De lidstaten nemen tevens de nodige maatregelen om ervoor te zorgen dat alle autowrakken aan door het bevoegd gezag erkende verwerkers worden overgedragen.
3.
De lidstaten zetten een systeem op waarbij het voorleggen van een certificaat van vernietiging een voorwaarde voor de uitschrijving van het afgedankte voertuig is. Dit bewijs wordt aan de houder en/of eigenaar verstrekt, wanneer het afgedankte voertuig aan een verwerker wordt afgegeven.
Verwerkers met een vergunning overeenkomstig artikel 6 mogen een certificaat van vernietiging verstrekken. De lidstaten kunnen toestaan dat producenten, handelaren en inzamelaars namens een door het bevoegd gezag erkende verwerker bewijzen van afgifte verstrekken, op voorwaarde dat zij garanderen dat het afgedankte voertuig aan een door het bevoegd gezag erkende verwerker wordt overgedragen en dat zij bij de overheid geregistreerd zijn.
Het verstrekken van een certificaat van vernietiging door verwerkers, dan wel door handelaren of inzamelaars die voor rekening van een door het bevoegd gezag erkende verwerker optreden, geeft deze partijen geen recht op financiële vergoeding, behoudens in gevallen waarin zulks uitdrukkelijk door de lidstaten geregeld is.
Lidstaten die op de datum van inwerkingtreding van deze richtlijn niet over een uitschrijvingssysteem beschikken, zetten een systeem op waarbij aan de bevoegde instanties mededeling wordt gedaan van het certificaat van vernietiging zodra het afgedankte voertuig aan een verwerker wordt overgedragen en houden zich verder aan de bepalingen van dit lid. De lidstaten die gebruikmaken van deze alinea stellen de Commissie in kennis van de redenen voor hun besluit.
4.
De lidstaten nemen de nodige maatregelen om ervoor te zorgen dat het voertuig overeenkomstig lid 3 aan een door het bevoegd gezag erkende verwerker wordt overgedragen zonder kosten voor de laatste houder en/of eigenaar vanwege het feit dat het voertuig geen of een negatieve marktwaarde heeft.

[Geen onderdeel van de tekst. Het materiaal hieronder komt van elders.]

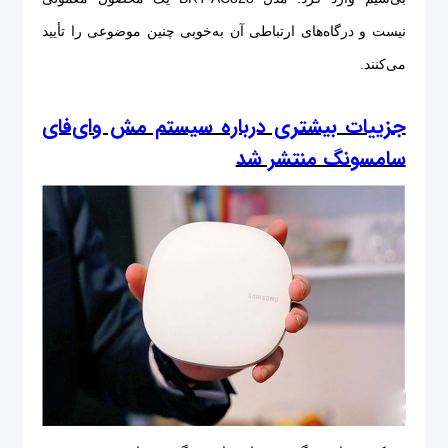
نیست و درگاه‌های ارتباطی آن به‌خوبی چنین موضوعی را تأیید
می‌کنند.
جزییات بیشتری درباره سیستم مش وای‌فای
سامسونگ منتشر شد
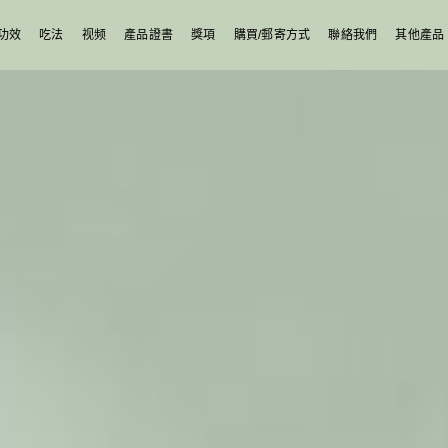
功效
吃法
视频
產品證書
獎項
購買/郵寄方式
聯絡我們
其他產品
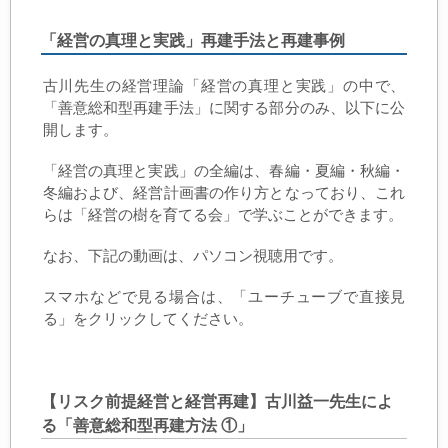
「経営の真理と実践」再建手法と再建事例
古川先生の経営理論「経営の真理と実践」の中で、
「善意総和型再建手法」に関する部分のみ、以下に公
開します。
「経営の真理と実践」の全編は、春編・夏編・秋編・
冬編および、経営計画書の作り方となっており、これ
らは「経営の樹を育てる会」で学ぶことができます。
なお、下記の動画は、パソコン視聴用です。
スマホなどで見る場合は、「ユーチューブで直接見
る」をクリックしてください。
【リスク前提経営と経営再建】古川益一先生によ
る「善意総和型再建方法 ①」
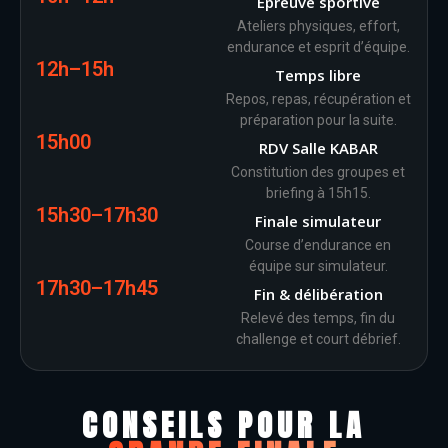
Épreuve sportive
Ateliers physiques, effort,
endurance et esprit d’équipe.
12h–15h
Temps libre
Repos, repas, récupération et
préparation pour la suite.
15h00
RDV Salle KABAR
Constitution des groupes et
briefing à 15h15.
15h30–17h30
Finale simulateur
Course d’endurance en
équipe sur simulateur.
17h30–17h45
Fin & délibération
Relevé des temps, fin du
challenge et court débrief.
CONSEILS POUR LA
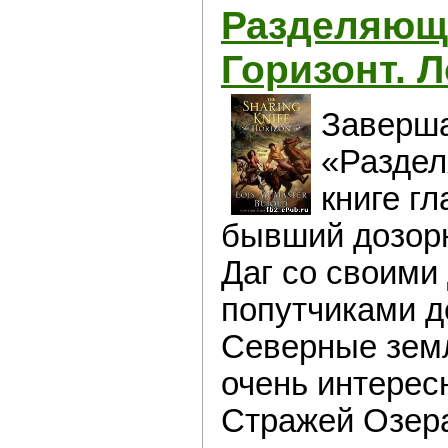
Разделяющ
Горизонт. 
Заверша
«Раздел
книге гл
бывший дозор
Даг со своими
попутчиками д
Северные зем
очень интерес
Стражей Озер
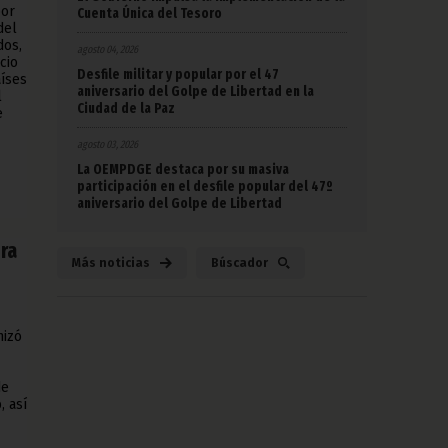
por
Cuenta Única del Tesoro
del
dos,
agosto 04, 2026
cio
Desfile militar y popular por el 47
aíses
aniversario del Golpe de Libertad en la
l
Ciudad de la Paz
e
agosto 03, 2026
La OEMPDGE destaca por su masiva
participación en el desfile popular del 47º
aniversario del Golpe de Libertad
ra
Más noticias
Búscador
nizó
de
, así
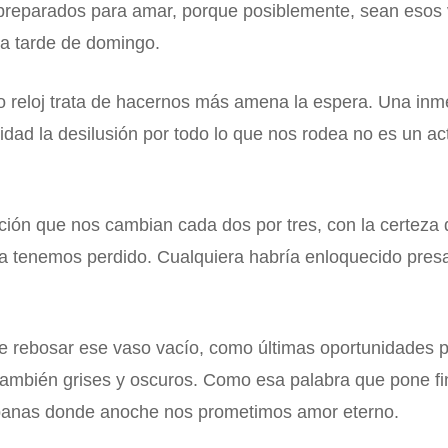
preparados para amar, porque posiblemente, sean esos 
na tarde de domingo.
o reloj trata de hacernos más amena la espera. Una inme
idad la desilusión por todo lo que nos rodea no es un ac
ón que nos cambian cada dos por tres, con la certeza 
 tenemos perdido. Cualquiera habría enloquecido presa
 rebosar ese vaso vacío, como últimas oportunidades pa
ambién grises y oscuros. Como esa palabra que pone fin
banas donde anoche nos prometimos amor eterno.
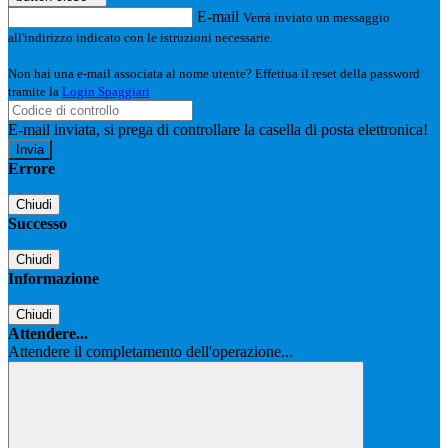
E-mail
Verrà inviato un messaggio
all'indirizzo indicato con le istruzioni necessarie.
Non hai una e-mail associata al nome utente? Effettua il reset della password
tramite la
Login Spaggiari
E-mail inviata, si prega di controllare la casella di posta elettronica!
Errore
Chiudi
Successo
Chiudi
Informazione
Chiudi
Attendere...
Attendere il completamento dell'operazione...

De lidstaten nemen de nodige maatregelen om ervoor te zorgen dat de producenten alle of een aanzienlijk deel van de kosten voor de uitvoering van dit voorschrift voor hun rekening nemen en/of autowrakken terugnemen onder dezelfde voorwaarden als bepaald in de eerste alinea.
De lidstaten kunnen voorschrijven dat de overdracht van autowrakken niet geheel kosteloos is, indien het betrokken voertuig niet voorzien is van de essentiële voertuigonderdelen, met name motor en carrosserie, dan wel afval bevat dat aan het afgedankte voertuig is toegevoegd.
De Commissie controleert op gezette tijden de uitvoering van het bepaalde in de eerste alinea zodat er geen distorsies van de markt ontstaan, en stelt zo nodig een wijziging van deze bepaling aan het Europees Parlement en de Raad voor.
5.
De lidstaten nemen de nodige maatregelen om ervoor te zorgen dat de bevoegde instanties de in andere lidstaten overeenkomstig lid 3 van dit artikel afgegeven certificaten van vernietiging onderling erkennen en aanvaarden.
De Commissie is bevoegd overeenkomstig artikel 9 bis gedelegeerde handelingen vast te stellen teneinde deze richtlijn aan te vullen door minimumeisen vast te stellen voor het certificaat van vernietiging.